Des processions dans les rues de Cervens en 1931

La loi de séparation des églises et de l’État, à l’initiative du député socialiste Aristide Briand, est proclamée le 9 décembre 1905. Elle met fin au régime concordataire de 1801, conclu par le pape Pie VII et Napoléon Bonaparte qui régissait les rapports entre l’Église catholique (seule religion admise à l’époque) et le gouvernement français.

Loi du 9 décembre 1905

Article 1er : « La République assure la liberté de conscience. Elle garantit le libre exercice des cultes. […] »

Article 2 : « La République ne reconnaît, ne salarie ni ne subventionne aucun culte. […] »

En terres catholiques, cette loi a provoqué bien des protestations, voire des conflits, parmi les populations, notamment pour la réalisation de l’inventaire des biens de l’Église.
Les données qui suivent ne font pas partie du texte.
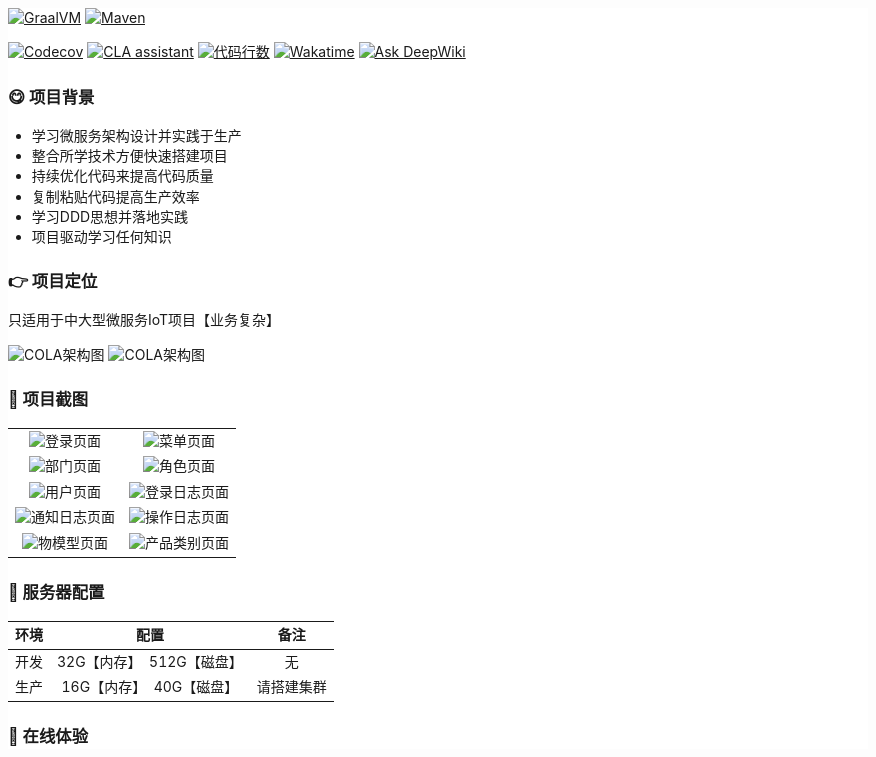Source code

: <a href="https://www.graalvm.org/downloads" target="_blank"><img src="https://img.shields.io/badge/GraalVM-25.0.0-blue.svg" alt="GraalVM"/></a>
<a href="https://maven.apache.org/" target="_blank"><img src="https://img.shields.io/badge/Maven-3.9.11-blue" alt="Maven"/></a>

<a href="https://codecov.io/gh/KouShenhai/KCloud-Platform-IoT" target="_blank"><img src="https://codecov.io/gh/KouShenhai/KCloud-Platform-IoT/branch/master/graph/badge.svg?token=49USEMX2MN" alt="Codecov"/></a>
<a href="https://cla-assistant.io/KouShenhai/KCloud-Platform-IoT" target="_blank"><img src="https://cla-assistant.io/readme/badge/KouShenhai/KCloud-Platform-IoT" alt="CLA assistant"/></a>
<a href="https://github.com/KouShenhai/KCloud-Platform-IoT" target="_blank"><img src="https://tokei.rs/b1/github/KouShenhai/KCloud-Platform-IoT?category=lines" alt="代码行数"/></a>
<a href="https://wakatime.com/projects/KCloud-Platform-IoT" target="_blank"><img src="https://wakatime.com/badge/user/587a6632-ba42-422b-84b7-628dcb839b95/project/59654e89-b082-4cf3-8cf1-7542b343b448.svg" alt="Wakatime"/></a>
[![Ask DeepWiki](https://deepwiki.com/badge.svg)](https://deepwiki.com/KouShenhai/KCloud-Platform-IoT)

### 😋 项目背景

- 学习微服务架构设计并实践于生产
- 整合所学技术方便快速搭建项目
- 持续优化代码来提高代码质量
- 复制粘贴代码提高生产效率
- 学习DDD思想并落地实践
- 项目驱动学习任何知识

### 👉 项目定位
只适用于中大型微服务IoT项目【业务复杂】

<img src="doc/image/img_1.png" width=400 height=400 alt="COLA架构图"/>
<img src="doc/image/img.png" width=400 height=400 alt="COLA架构图"/>

### 📙 项目截图
|                                    |                                     |
|:----------------------------------:|:-----------------------------------:|
|  ![登录页面](doc/image/project/1.png)  |  ![菜单页面](doc/image/project/2.png)   |
|  ![部门页面](doc/image/project/3.png)  |  ![角色页面](doc/image/project/4.png)   |
|  ![用户页面](doc/image/project/5.png)  | ![登录日志页面](doc/image/project/6.png)  |
| ![通知日志页面](doc/image/project/7.png) | ![操作日志页面](doc/image/project/8.png)  |
| ![物模型页面](doc/image/project/9.png)  | ![产品类别页面](doc/image/project/10.png) |

### 🌿 服务器配置

| 环境 |             配置              |  备注   |
|:--:|:---------------------------:|:-----:|
| 开发 | 32G【内存】&nbsp;&nbsp;512G【磁盘】 |   无   |
| 生产 | 16G【内存】&nbsp;&nbsp;40G【磁盘】  | 请搭建集群 |

### 🔗 在线体验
Le 9 novembre 1907, probablement pour faire cesser des troubles dans sa commune, la maire Maurice Vittet prend un arrêté interdisant les processions.

Arrêté municipal du 9 novembre 1907

« Le maire de la commune de Cervens,

« Vu les articles 91, 94 à 97 de la loi du 5 avril 1884, considérant que les processions et autres manifestations extérieures du culte sont de nature à provoquer des désordres ou à faire craindre des conflits pouvant être dangereux pour la sécurité publique,

« Arrête :

« À partir de la publication du présent arrêté, la circulation et le stationnement des processions et autres manifestations extérieures du culte sont interdites sur les voies et places publiques de la commune de Cervens. »

Signé : Le maire, Vittet Maurice

Il sera à nouveau question de cet arrêté en juillet 1930, pour les mêmes raisons. Mais, comme en témoignent les photos ci-dessous, prises en juin 1931 à l’occasion « de la Fête-Dieu, de la communion solennelle et de la première messe du premier prêtre de la paroisse depuis au moins la Révolution française et, enfin, la procession de réparation et de la bénédiction de la nouvelle croix du Reyret » (extrait du bulletin paroissial de juillet 1931 ; le curé du moment, l’abbé Bergier, semble considérer qu’il n’y a pas eu, à Cervens, de prêtre digne de ce nom depuis la Révolution !?), des processions ont encore eu lieu bien après l’arrêté de 1907. Elles ont cessé au début des années 1960.

L’écrivain suisse Charles Ferdinand Ramuz (1878-1947), dans son roman Jean Luc persécuté donne la description d’une procession à l’occasion de la Fête-Dieu, dans un village catholique du Valais, vers 1900 :

« Ce fut encore bien autre chose le jour de Ia Fête-Dieu, qui est une des grandes fêtes. La procession, ce jour-là fait le tour du village. Le long des rues partout où elle devait passer, on avait planté des acacias, tout neigés de fins flocons blancs qu’on avait été couper dans les haies. En outre, trois grands reposoirs avaient été dressés et ornés d’images et de vases, avec des  dais enguirlandés. Alors, au son des cloches, quand l’heure fut venue, tout le village s’ébranla, pour aller à l’église, d’où partit la procession.

« Longue comme tout, avec les croix, les bannières de couleur, les soldats aux beaux uniformes, la fanfare, les tambours, les petites filles à robe de mousseline blanche, des couronnes dans les cheveux, les filles sous leurs voiles, et puis les hommes et puis les femmes marchant sur deux rangs et chantant, elle se déroula à travers le village jusqu’au reposoir près de la fontaine ; les cloches sonnaient, les mortiers partaient. »

Cette procession aurait bien pu être celle de la Fête-Dieu de 1931 dans notre village.

Foule des grands jours pour la procession de juin 1931 : les bannières, les tambours, les enfants, les jeunes filles… dans un alignement (presque) parfait…

… sous l’œil attentif de Monsieur le curé (l’abbé Bergier ?). Remarquer, à l’arrière du cortège, les drapeaux français.

Arrivée du cortège, au Reyret. La croix est encore visible aujourd’hui, en bord de route, côté lac. Photos DR, collection JF Noël.